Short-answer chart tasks
┌──

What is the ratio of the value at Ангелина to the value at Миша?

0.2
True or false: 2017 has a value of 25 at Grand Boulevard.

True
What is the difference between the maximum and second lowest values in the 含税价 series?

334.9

└──
┌──

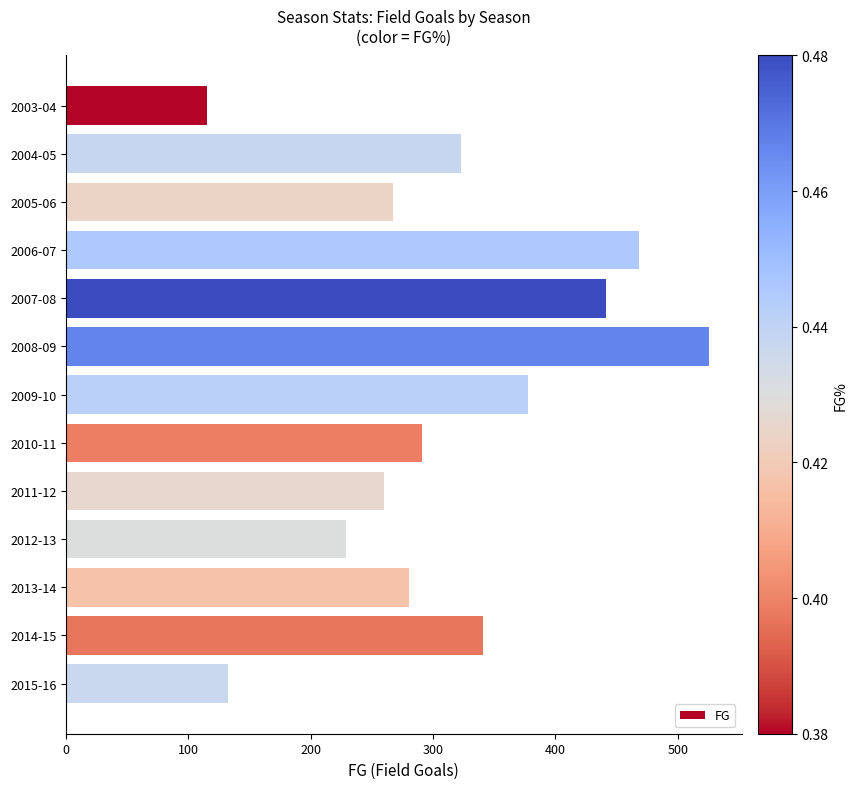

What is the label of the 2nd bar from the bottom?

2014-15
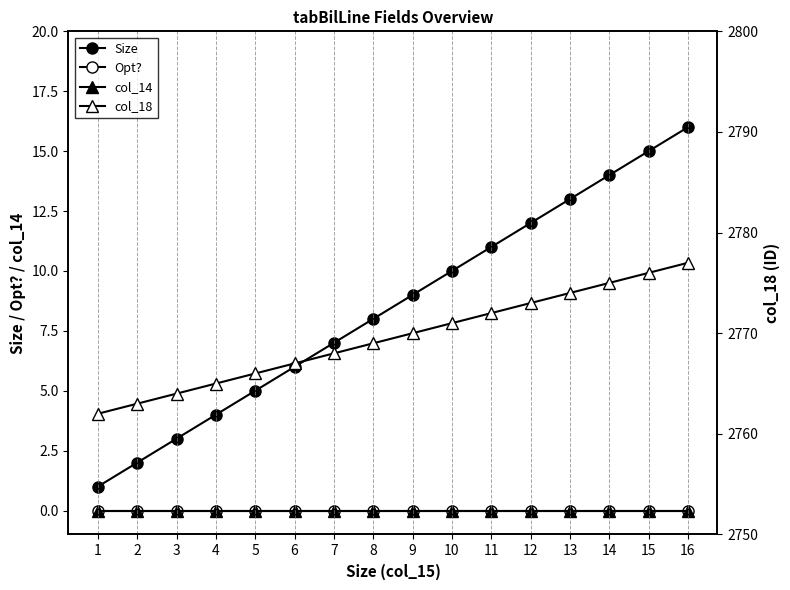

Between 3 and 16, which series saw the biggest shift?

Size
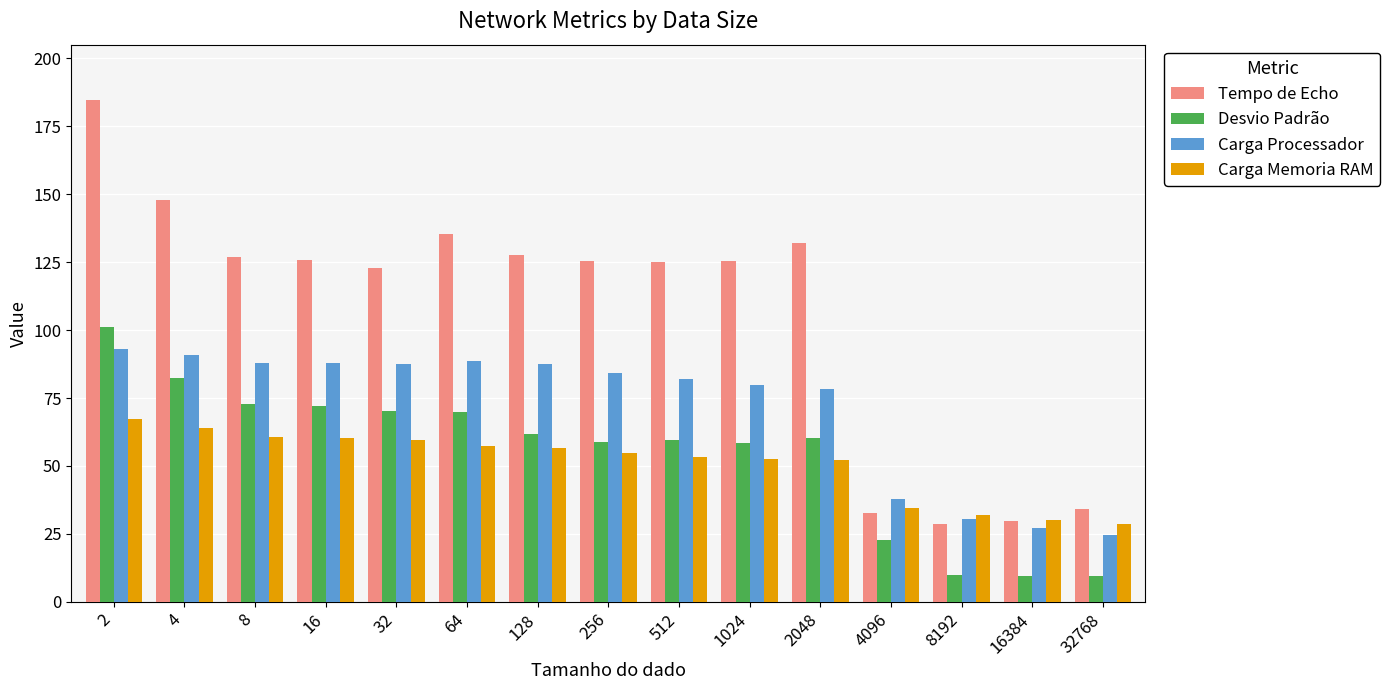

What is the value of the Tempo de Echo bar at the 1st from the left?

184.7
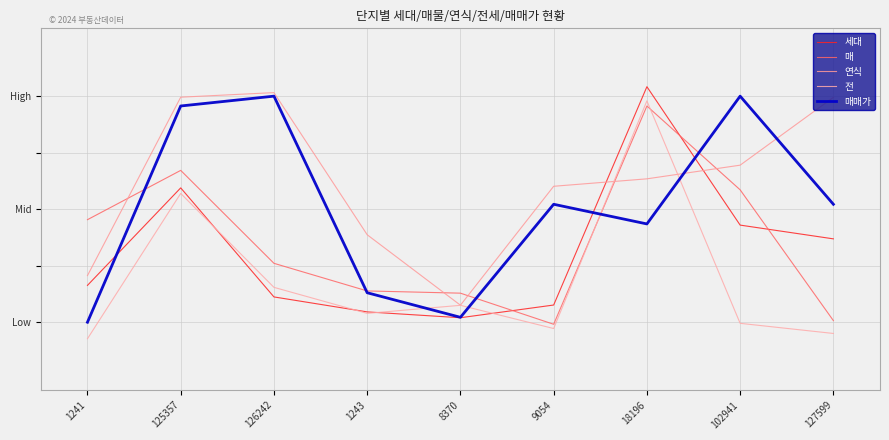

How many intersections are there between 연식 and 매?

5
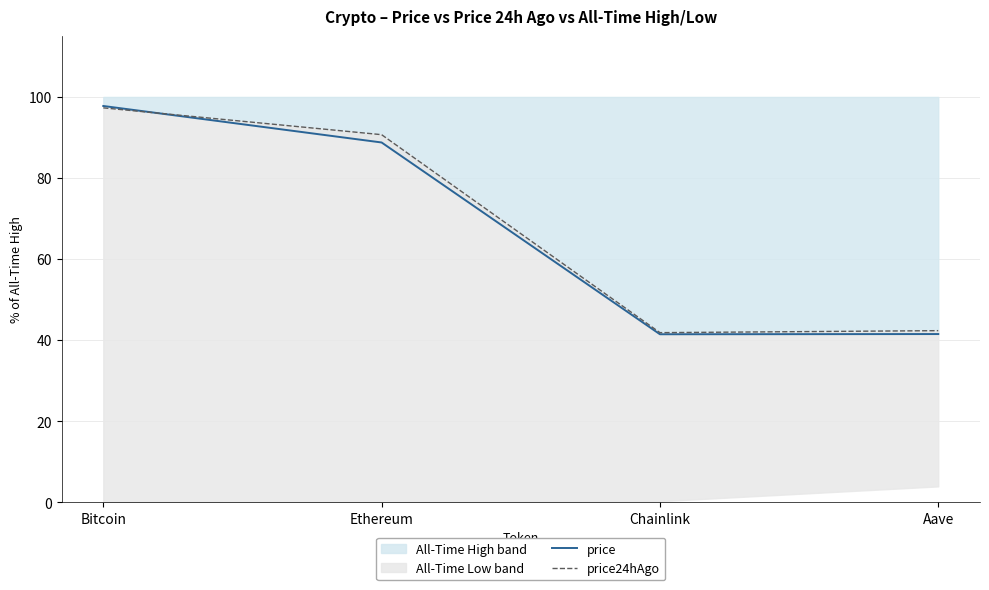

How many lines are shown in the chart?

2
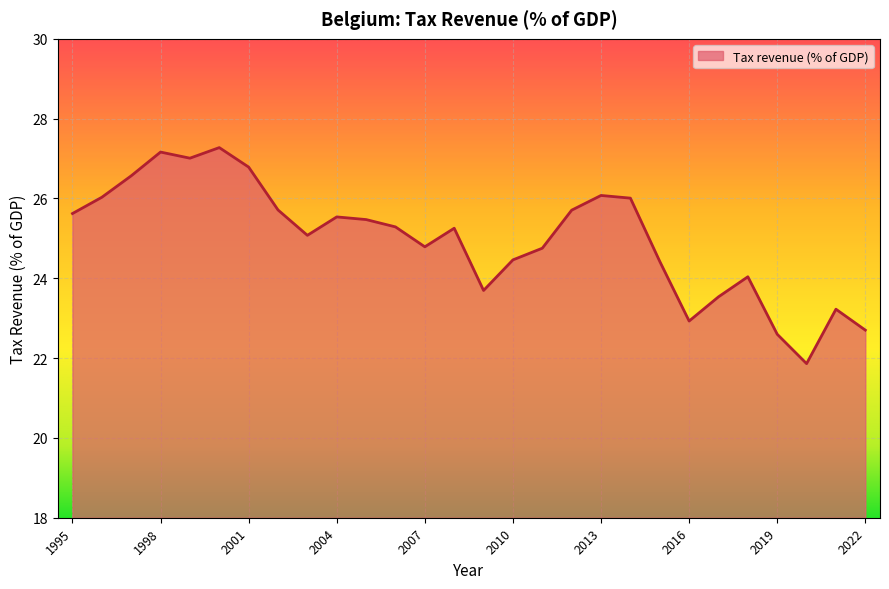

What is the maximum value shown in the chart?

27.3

└──

TASK TO COMPLETE: Convert the listing lines starting at the one containing "What is the ratio" and ending at the one containing "What is the difference" into a JSON list of strings, one string per line, with blank lines left out.

TASK SOLUTION:
[
  "What is the ratio of the value at Ангелина to the value at Миша?",
  "0.2",
  "True or false: 2017 has a value of 25 at Grand Boulevard.",
  "True",
  "What is the difference between the maximum and second lowest values in the 含税价 series?"
]